A judge on Friday denied a request by the sponsors of Initiative 1033 to correct what they say were errors in the fiscal impact statement to be distributed in the statewide voters pamphlet.
Thurston County Superior Court Judge Richard Hicks said he didn’t have authority to order state officials to change the statement without evidence of an egregious error.
“There may be differences of opinion,” he said. “I can’t say there is a clear error in the fiscal impact statement.”
The sponsors sought court orders requiring the director of the state Office of Financial Management to amend the statement and barring the secretary of state from publishing the drafted statement in the voters pamphlet.
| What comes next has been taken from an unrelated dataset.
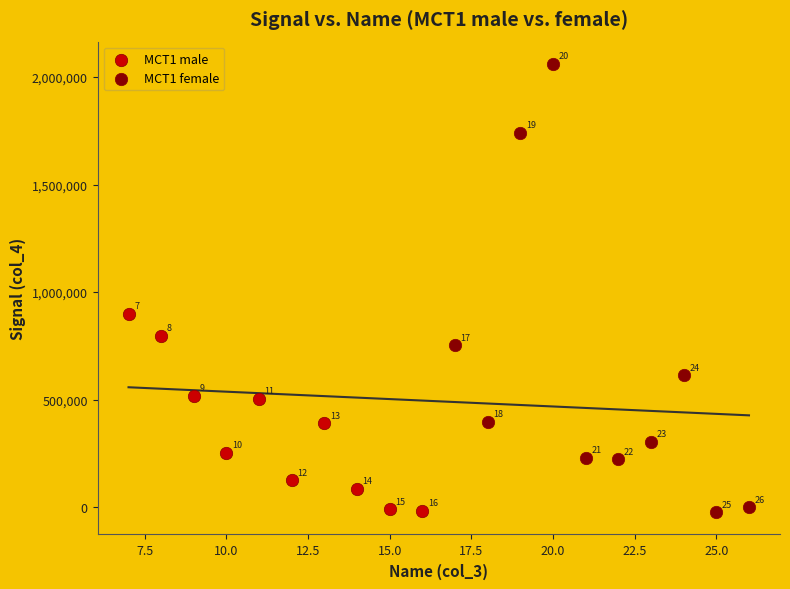

Which series contains the highest Y value?

MCT1 female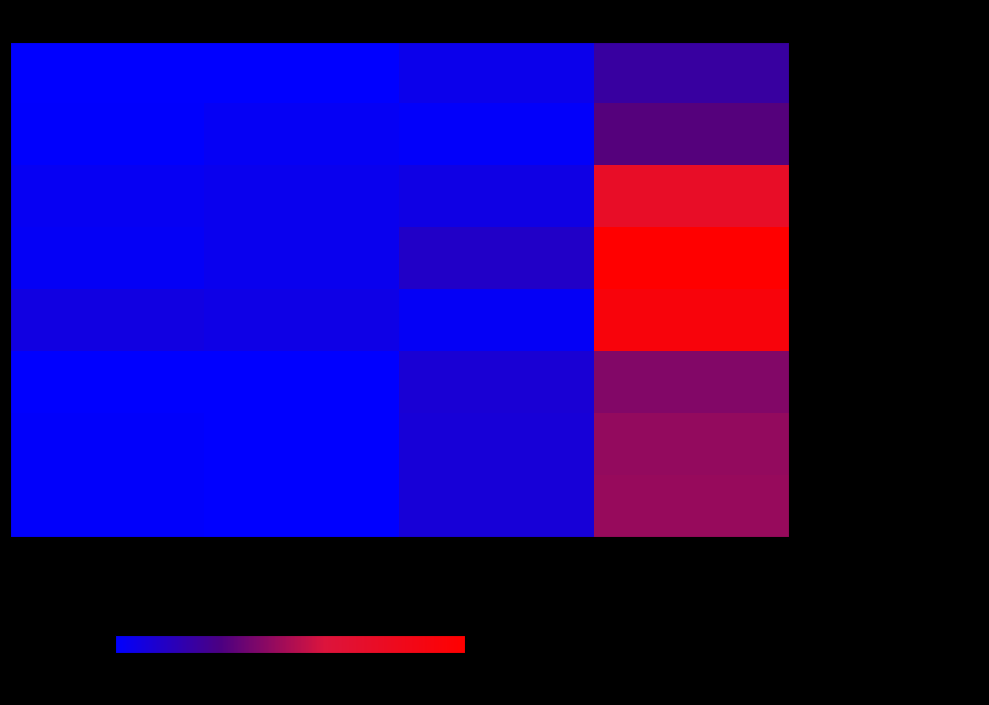

Which series has the largest total across all categories?

Картофельное пюре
Their attorney, Richard Stephens, offered two alternative remedies at the hearing: publish the drafted statement and note that a revised one will be available online, or publish it with a note that some of the assumptions in it are in dispute.
The state has said that had the litigation succeeded, it would have delayed delivery of the voters pamphlet.
Deputy solicitor general James Pharris said he couldn’t think of an instance in which a judge should order revisions to a fiscal impact statement unless it contains major errors.
“It’s out there for people to look at,” he said. “That’s better than second-guessing by a court.”
Paul Lawrence, an attorney for the No on I-1033 campaign, said the lawsuit was politically motivated. He added that had it succeeded, it could have resulted in fiscal impact statements filled with asterisks if every affected party took exception to their assumptions.
“That doesn’t make any sense, and it’s not workable,” he said.
Sponsors say the statement contains errors that assume limits on the amount of revenue that falls under the initiative.
Initiative 1033 would cap the growth in revenue funneled to state and local governments’ general funds, based on an annual rate of inflation and population growth. Any revenue over that limit would be used to lower property taxes the following year unless voters decide otherwise.
OFM estimated the initiative would cost state government $5.9 billion in tax revenues, and cities and counties nearly $2.8 billion in receipts by 2015. Corresponding amounts would be diverted to separate accounts used to pay down the amounts levied as property taxes.
Initiative sponsor Tim Eyman said those figures probably would be larger. He cited a report released Thursday by the Washington Research Council that estimated OFM’s assumptions would preclude $30 million in state spending and 10 percent and 17 percent of the general funds for cities and counties, respectively.
Eyman characterized the ruling as a victory for the sponsors. He said that if they hadn’t raised issues with the assumptions, they could have become part of the “legislative history” and potentially reshaped the initiative if it were to become law.